All I want to see is Sam. All I want to feel is the pull between us. It’s been there from the start, like the magnetism of opposites. The restrained desperation of my melancholy drawn to the intense aliveness of his anxiety.

It’s visible in him, even now. Betrayed by the licking of his lips, the quiver in his limbs. But there’s no hesitation in his fingers as they go to work on the buttons of my shirt. “I’ve spent weeks dreaming up all sorts of ways to let you have your way with me.” He pushes the material backwards and I shrug out of it while he pulls his own shirt over his head.

“Kind of seems like it’s the other way around,” I murmur, drinking in the sight of him, all smooth skin and wiry muscles. He’s on the thin side, like me, but he’s stronger. He cares for himself and his body in ways I can’t bear to bother.

“It’s a funny thing,” he says with no small amount of wonder. “I’m not usually so bold.” Even as the words leave his mouth, he steps forwards until our bare chests touch. “But I’ve realised something.” He places soft kisses along the side of my neck and heat sparks in my blood as his erection brushes against mine. “If I’m going to get what I want from you, I have to be strong enough to ask for it.”

“What do you want from me?” I ask, barely able to follow the thread of the conversation.
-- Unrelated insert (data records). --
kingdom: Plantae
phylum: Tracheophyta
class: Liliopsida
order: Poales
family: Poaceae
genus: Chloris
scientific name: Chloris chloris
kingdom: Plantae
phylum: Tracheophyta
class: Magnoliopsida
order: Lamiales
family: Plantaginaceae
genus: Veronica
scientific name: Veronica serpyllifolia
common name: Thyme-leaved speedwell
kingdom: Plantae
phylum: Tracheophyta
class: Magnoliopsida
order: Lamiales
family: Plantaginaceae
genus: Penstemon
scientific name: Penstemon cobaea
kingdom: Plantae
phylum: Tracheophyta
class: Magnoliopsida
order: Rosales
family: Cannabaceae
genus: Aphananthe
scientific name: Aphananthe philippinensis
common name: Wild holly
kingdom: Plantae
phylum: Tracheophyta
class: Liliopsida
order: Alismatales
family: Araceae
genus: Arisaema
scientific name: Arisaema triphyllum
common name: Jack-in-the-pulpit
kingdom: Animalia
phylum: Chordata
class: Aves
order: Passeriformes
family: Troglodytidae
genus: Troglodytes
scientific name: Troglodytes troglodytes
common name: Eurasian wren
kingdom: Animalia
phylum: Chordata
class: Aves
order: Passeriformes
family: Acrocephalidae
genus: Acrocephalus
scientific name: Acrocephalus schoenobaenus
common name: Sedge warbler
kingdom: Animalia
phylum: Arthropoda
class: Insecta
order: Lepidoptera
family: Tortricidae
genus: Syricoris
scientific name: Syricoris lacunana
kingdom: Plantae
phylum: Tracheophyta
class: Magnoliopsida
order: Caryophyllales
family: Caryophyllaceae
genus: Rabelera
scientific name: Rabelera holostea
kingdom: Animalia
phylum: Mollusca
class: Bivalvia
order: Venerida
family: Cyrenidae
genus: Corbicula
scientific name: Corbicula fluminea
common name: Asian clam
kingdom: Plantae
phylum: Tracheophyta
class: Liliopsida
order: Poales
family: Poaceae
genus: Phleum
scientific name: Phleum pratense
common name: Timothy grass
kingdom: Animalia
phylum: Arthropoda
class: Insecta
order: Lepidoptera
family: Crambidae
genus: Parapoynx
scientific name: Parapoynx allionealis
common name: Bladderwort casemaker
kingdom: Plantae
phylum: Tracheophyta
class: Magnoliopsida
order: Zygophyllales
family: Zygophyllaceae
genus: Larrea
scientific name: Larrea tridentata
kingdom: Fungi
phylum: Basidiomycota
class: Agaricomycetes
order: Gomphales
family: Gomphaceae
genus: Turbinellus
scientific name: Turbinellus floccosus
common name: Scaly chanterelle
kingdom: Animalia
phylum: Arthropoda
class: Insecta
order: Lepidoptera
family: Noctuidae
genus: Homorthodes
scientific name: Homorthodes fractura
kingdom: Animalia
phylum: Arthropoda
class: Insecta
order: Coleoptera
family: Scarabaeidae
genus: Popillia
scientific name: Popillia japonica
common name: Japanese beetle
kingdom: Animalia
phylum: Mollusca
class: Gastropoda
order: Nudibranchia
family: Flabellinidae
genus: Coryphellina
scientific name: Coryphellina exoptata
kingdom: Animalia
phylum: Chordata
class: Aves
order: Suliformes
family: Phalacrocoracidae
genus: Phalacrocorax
Pulling back, he meets my gaze, hesitating for an instant. Then, one arm wraps around my neck, while the other hand is pressed flat upon the centre of my chest, fingers splayed. “I want in.” Rough and demanding, his forceful whisper steals the air from my lungs. “I want to find all the dark places inside you that hurt, and I want to make them feel good for a while.”

My muscles lock up as reticence slams into me. I grab his hand to tear it from my chest, but then I don’t. My other hand lifts to capture his throat, but instead of shoving him away, I drag him closer. We stare at each other in silent battle. Bodies rigid and waiting.

My brain goes over his words, processing them, one by one. He didn’t say he wants to fix me or heal me, only make me feel good for a while. Somehow, a magnitude of difference lies in the phrasing. Because I can’t be fixed and I shouldn’t be allowed to heal. But the idea of feeling good for a while, before reverting to my necessary form, is something I can wrap my head around. Maybe I can have that much. Maybe it can be okay.

Releasing my grip, I take his head between my palms and rest my forehead against his. “Make me feel good, Sam,” I plead, my voice a rasping mess of need. “For a little while.”

A blinding smile breaks out on his face. “Gladly.”

I kiss him then. Deeply, desperately. It’s the first time I’ve truly initiated our kiss and I resolve not to hold back anymore. If he’s going to make me feel good, I’ll make damned sure I return the favour.

His hands rake over my back before sliding down to my arse. Tilting his pelvis, he rubs the hardness of his cock against mine, the friction frustrated by the layers of clothing still separating us. A strangled moan falls from my lips and I bury my face in the curve of his neck. “Fuck.”

His low chuckle sends shivers through me. “We’ll get to that.”

“Faster,” I growl before thrusting my tongue into his mouth to capture his groan of surprise. Goddamn, the things his voice does to me.

Sam’s feet move and I follow his lead as he guides me towards the bed. When the back of my thighs touch the mattress, he wrenches his mouth from mine. “Lie down.”

I comply, and the excitement evident on his face sparks pleasure deep inside me. He lifts a knee onto the mattress and reaches out to undo my belt buckle. Pausing, he waggles his eyebrows at me. “This part is a favourite of mine.” He pulls hard on my belt, yanking the long strip of leather free from my waist in one smooth glide. Then he folds the belt in half and pulls it taut with a loud snap.